__Фрагмент текста__
7 ноября
16 в. Туруцкая.— 17 в. Банная. 18 в. Рига.
8 ноября
18 в. Омолой. 23 в. Боярская. 20 в. Скокнинская.
9 ноября
22 в. Тарасовская. 17 1/2 в. Орлинская. 20 в. Басовская. 20 в. Дядинская. 15 в. Суровская. 17 1/4 в. Головская. 18 в. Шаманская. 19 1/2 в. Закаменская. 20 в. Грузновская.
10 ноября
27 в. Усть-Илгинская. 30 в. Жигалово.
С Усть-Илги — Верхоленский округ (граница между Грузновской и У.-Илгинской).
Чем ближе к Иркутску — нравы населения портятся. Уже не слышно уверений: "никто не тронет",— "кому нужно" и т. д. Напротив,— сами ямщики не советуют оставлять "бутори" на станке,—"народ, мол, здесь со всячинкой"...

__Выборка строк__
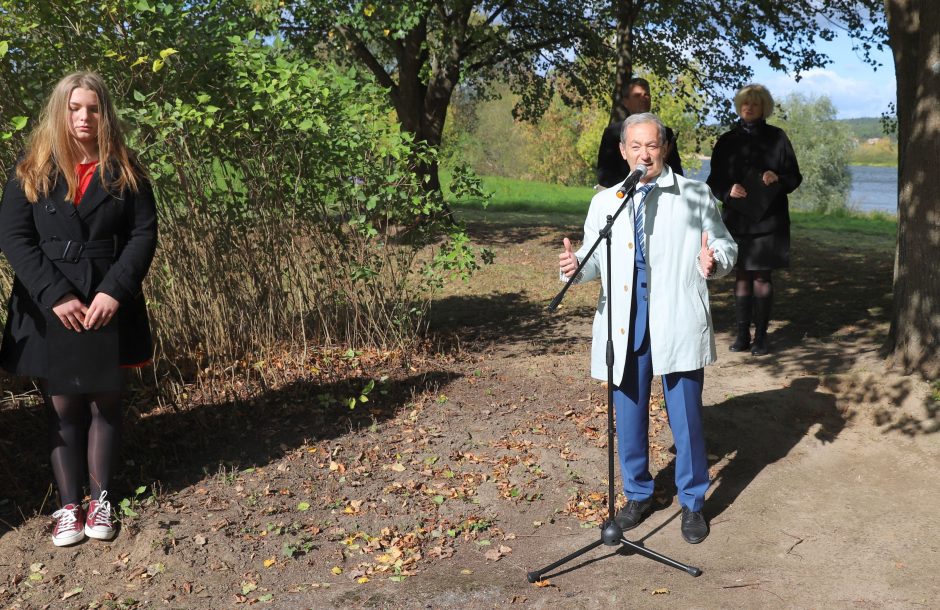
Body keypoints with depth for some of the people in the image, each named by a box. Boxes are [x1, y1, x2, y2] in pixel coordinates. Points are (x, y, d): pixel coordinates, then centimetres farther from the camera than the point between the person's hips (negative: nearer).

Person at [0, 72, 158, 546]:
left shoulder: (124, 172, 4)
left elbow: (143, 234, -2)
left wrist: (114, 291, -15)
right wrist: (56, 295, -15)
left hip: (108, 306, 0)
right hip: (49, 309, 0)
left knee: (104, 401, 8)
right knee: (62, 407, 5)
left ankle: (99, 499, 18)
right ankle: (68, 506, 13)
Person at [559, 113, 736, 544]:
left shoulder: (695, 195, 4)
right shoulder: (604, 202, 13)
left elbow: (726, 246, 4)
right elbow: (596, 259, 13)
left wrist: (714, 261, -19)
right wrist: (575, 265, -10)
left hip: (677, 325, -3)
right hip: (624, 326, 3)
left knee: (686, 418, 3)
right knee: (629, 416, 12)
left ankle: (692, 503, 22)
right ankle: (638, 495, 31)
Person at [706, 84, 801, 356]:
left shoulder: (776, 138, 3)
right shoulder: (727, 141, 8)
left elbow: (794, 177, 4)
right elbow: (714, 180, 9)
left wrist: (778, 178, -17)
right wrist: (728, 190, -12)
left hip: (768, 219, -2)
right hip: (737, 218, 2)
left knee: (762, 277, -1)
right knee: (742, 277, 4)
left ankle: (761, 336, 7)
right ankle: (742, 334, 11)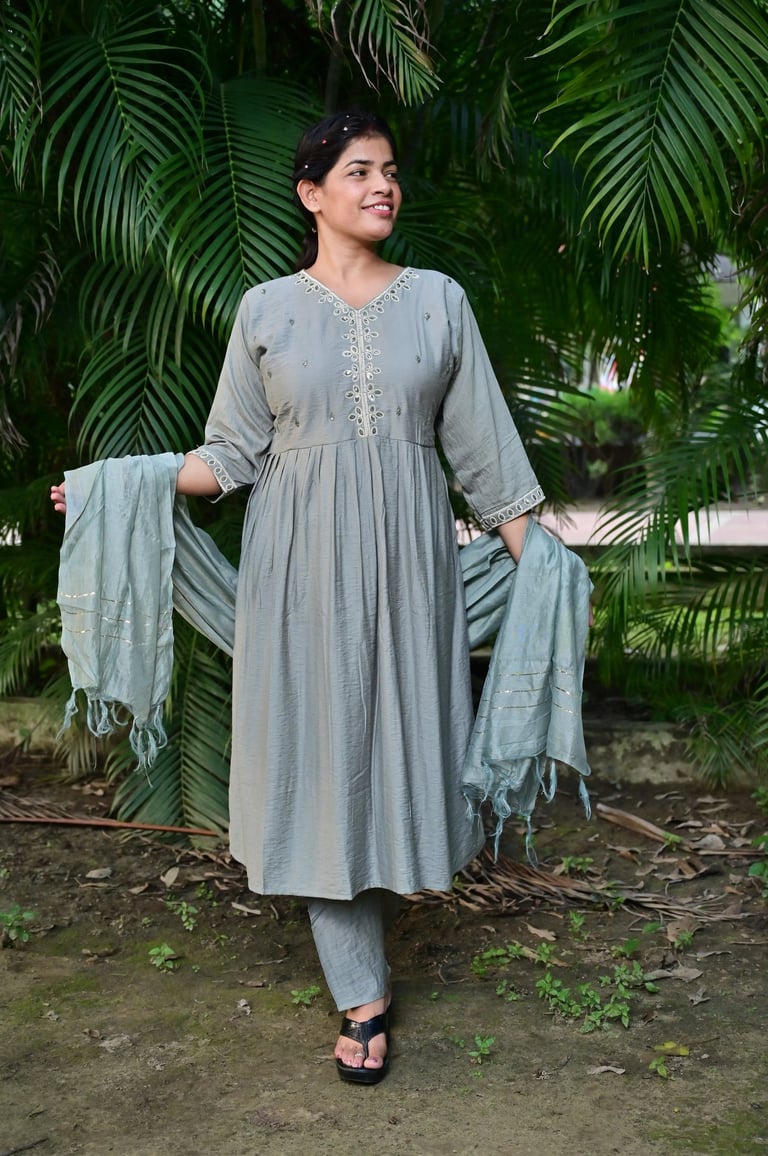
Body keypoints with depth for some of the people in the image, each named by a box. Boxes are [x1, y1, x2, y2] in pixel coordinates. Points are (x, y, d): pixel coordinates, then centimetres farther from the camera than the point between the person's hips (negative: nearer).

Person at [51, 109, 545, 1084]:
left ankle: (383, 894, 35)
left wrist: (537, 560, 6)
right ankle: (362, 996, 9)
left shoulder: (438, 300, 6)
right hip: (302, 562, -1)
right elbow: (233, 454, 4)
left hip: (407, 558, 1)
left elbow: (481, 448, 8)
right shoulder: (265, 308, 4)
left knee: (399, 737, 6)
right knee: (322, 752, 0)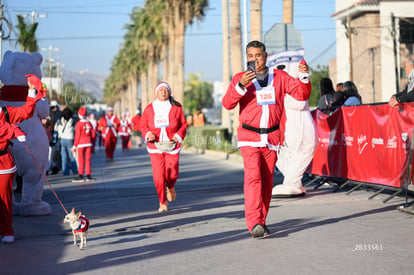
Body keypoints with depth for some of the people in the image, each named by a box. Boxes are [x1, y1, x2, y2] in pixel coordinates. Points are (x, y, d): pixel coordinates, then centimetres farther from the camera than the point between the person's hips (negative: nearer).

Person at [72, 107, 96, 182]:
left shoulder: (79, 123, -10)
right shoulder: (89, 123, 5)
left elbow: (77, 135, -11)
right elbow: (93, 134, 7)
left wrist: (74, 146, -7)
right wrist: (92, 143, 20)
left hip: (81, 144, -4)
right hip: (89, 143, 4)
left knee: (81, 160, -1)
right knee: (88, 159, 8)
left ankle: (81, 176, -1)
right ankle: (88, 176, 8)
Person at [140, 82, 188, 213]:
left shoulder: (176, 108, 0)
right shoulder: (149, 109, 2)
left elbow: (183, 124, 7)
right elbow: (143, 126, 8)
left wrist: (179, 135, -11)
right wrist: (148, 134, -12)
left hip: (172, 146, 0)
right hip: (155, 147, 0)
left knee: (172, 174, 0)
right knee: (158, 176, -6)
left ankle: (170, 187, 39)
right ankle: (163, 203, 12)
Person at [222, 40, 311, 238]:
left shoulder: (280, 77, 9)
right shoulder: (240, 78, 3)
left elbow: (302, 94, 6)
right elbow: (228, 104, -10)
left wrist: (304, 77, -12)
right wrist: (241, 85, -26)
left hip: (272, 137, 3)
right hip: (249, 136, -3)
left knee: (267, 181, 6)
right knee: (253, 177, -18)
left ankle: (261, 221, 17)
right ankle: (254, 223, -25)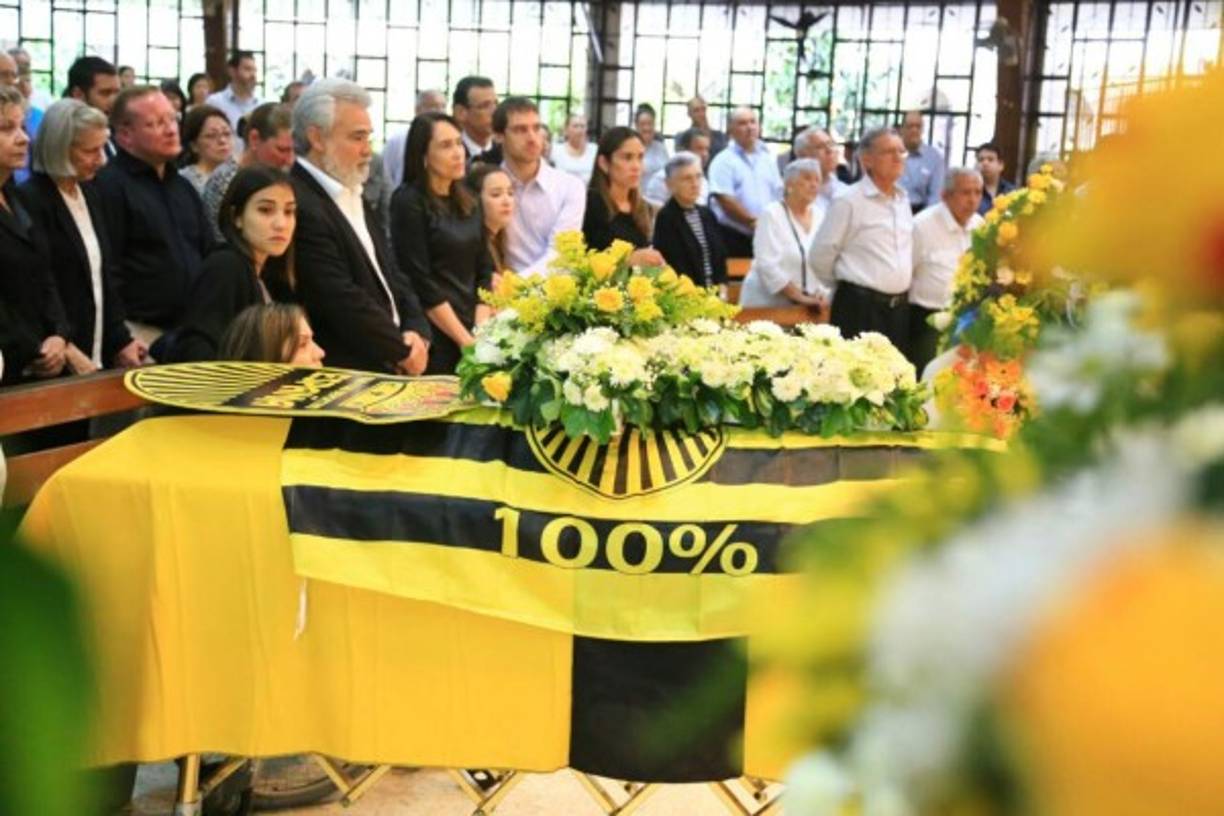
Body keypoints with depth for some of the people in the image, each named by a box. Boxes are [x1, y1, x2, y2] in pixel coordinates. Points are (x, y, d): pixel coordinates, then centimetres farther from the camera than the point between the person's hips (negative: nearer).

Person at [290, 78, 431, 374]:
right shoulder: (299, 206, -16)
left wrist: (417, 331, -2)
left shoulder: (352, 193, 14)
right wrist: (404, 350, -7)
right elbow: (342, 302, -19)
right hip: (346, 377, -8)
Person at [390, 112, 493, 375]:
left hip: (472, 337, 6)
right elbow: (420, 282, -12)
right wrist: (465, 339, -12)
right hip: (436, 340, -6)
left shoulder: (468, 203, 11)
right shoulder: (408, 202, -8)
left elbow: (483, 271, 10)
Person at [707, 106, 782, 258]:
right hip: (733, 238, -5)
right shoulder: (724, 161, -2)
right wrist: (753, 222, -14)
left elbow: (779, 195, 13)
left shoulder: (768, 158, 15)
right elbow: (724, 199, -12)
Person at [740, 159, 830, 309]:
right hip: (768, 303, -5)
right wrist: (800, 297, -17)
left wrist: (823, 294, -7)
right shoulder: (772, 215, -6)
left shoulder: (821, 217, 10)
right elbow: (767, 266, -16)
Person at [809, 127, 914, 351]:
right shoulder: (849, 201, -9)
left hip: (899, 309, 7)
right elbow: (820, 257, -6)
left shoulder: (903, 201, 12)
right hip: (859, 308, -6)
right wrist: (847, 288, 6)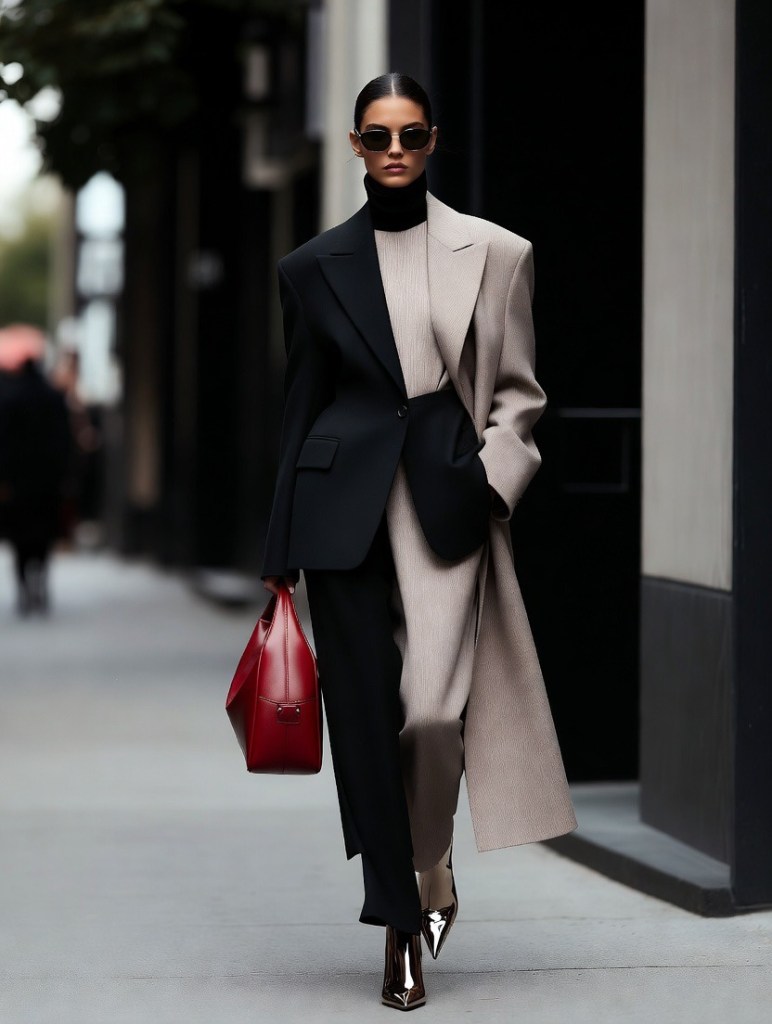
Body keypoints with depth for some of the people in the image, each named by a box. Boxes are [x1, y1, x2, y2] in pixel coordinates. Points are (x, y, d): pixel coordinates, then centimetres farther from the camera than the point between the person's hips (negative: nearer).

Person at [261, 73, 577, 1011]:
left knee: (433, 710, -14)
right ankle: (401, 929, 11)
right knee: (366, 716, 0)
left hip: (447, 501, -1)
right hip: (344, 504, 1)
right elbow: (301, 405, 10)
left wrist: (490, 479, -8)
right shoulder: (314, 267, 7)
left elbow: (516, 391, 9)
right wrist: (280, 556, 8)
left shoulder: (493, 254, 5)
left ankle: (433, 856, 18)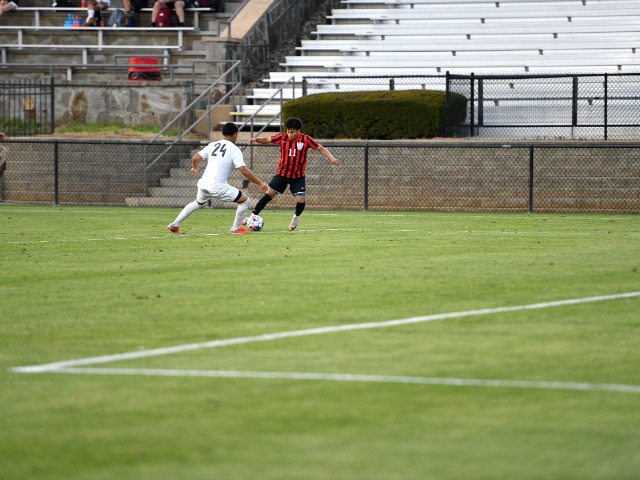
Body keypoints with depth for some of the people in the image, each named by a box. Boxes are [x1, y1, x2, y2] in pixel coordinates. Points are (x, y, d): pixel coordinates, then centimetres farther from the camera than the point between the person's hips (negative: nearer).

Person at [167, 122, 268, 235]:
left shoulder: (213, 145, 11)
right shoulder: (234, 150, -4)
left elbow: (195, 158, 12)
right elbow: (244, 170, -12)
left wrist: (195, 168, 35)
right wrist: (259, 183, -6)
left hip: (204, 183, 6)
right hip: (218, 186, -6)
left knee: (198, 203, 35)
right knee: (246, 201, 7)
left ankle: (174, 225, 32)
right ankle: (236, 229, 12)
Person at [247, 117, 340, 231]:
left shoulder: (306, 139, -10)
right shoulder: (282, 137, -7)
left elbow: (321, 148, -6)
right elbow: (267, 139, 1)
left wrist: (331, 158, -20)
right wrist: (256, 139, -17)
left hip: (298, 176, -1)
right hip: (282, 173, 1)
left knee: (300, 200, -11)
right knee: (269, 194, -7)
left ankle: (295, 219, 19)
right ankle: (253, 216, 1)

__Разбор материала__
**1.** Соответствуют ли путевым записям три утверждения: (а) Усть-Илгинская стоит на границе Верхоленского округа, со стороны Грузновской; (б) ямщики советуют оставлять вещи на станке; (в) по мере приближения к Иркутску нравы населения становятся лучше? Ответьте «да» или «нет» на каждое и приведите решающие слова текста дословно.
**2.** Подхватите путевые записи и продолжите их после последней фразы.
Строки здесь ни при чем.

__Список ответов__
**1.**
(а) Да: «С Усть-Илги — Верхоленский округ (граница между Грузновской и У.-Илгинской)».
(б) Нет: «сами ямщики не советуют оставлять "бутори" на станке».
(в) Нет: «Чем ближе к Иркутску — нравы населения портятся».

**2.**
На Банной станции ямщик вносит в ямскую мешок,— сосед молол на своей "колотовке" — в виде соседской услуги.— "Как же мол... по суседски... Друг об дружке, а Бог за всех"... Открывает мешок,— и в нем оказывается одна мякина, да и то овсяная, почти без признаков муки. Ямщики хохочут. Удружил соседушка. Не зевай!... Начинаются рассказы об этом самом суседушке.— Из поселенцев эдакой-то редко попадется.
Особенно негодует один старик, лет 80, с совершенно черной бородой и очень бодрый. Он называет нас приятелями, расспрашивает куда и откуда едем, радуется за нас,— вообще "проявляет",— как мы говорим в подобных случаях — "искру". Он широко распространяется на тему о стыде, совести, о душе и Боге.
— Пешней {Пешня — железный лом.} бы всех... туруцких этих да и банных тоже...— желчно произносит молодой парень, ставящий к огню свой чайник. Очевидно этот ямщик из более или менее отдаленной деревни.— Плут плута надул,— добавляет он, когда обманутый мужик удаляется со своей мякиной.
— И верно, что плут плута...
Это справедливое слово. Начинаются разоблачения об ушедшем.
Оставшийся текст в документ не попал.